離婚し男手一つで愛娘を育てているリーマン涼太。とっても食いしん坊ご飯大好き!だけど、料理の腕は今一つ。愛娘が持っていくお弁当も今一つ可愛くない。良くない食糧事情なある日、美味しいと評判の小料理屋で、高校生のころに告白された年下の穂積と再会し・・と続きます。

攻め受け以外の登場人物は
美空(受けの愛娘、幼稚園児)、敬一郎+夏生(「カップ一杯の愛で」のカプ)、あとは小料理屋の女将やら受けの部下やらのモブ少々。

++攻め受けについて

受けは、料理の才能無い無器用お父さん。ちょっと物言いが乱暴?がさつ?なので、どっかで敵作ってんじゃないかと少し心配になってしまうような方。娘を溺愛していて恋愛なんて全く目に入ってません状態からスタートでした。
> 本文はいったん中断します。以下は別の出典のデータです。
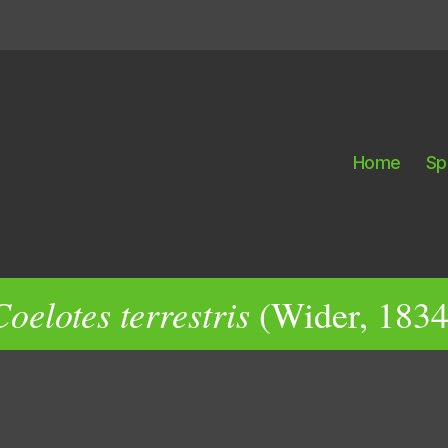
Home
Sp
Coelotes terrestris
(Wider, 1834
攻めが、超ド級ワンコ。主人の帰りを待ってずっと駅の改札見える電柱の陰でお座りしていそう・・そう改札ド真ん前で待っているのではないんです。とっても控えめ。多分持って生まれた識字障害のために家族となかなか良い関係が築けていなかったからなのではと思います。うーんセツナイ辛い。

そんな薄幸わんこが一発逆転満塁ホームランで子持ちノンケの胃袋掴んで、幸せになるという、幸福感満点なお話と思いました。

攻めは押しが無いに等しいし、受けはややガサツな印象なのでめちゃ好みではなく、ラブ面ではそんなに萌えなかったのですが、識字障害の辛さに関する記述部分は沁みました・・・。こういうぱっと見分からない障害ってほんとに辛い。よく頑張ったよな、ワンコ!と思う一冊でした。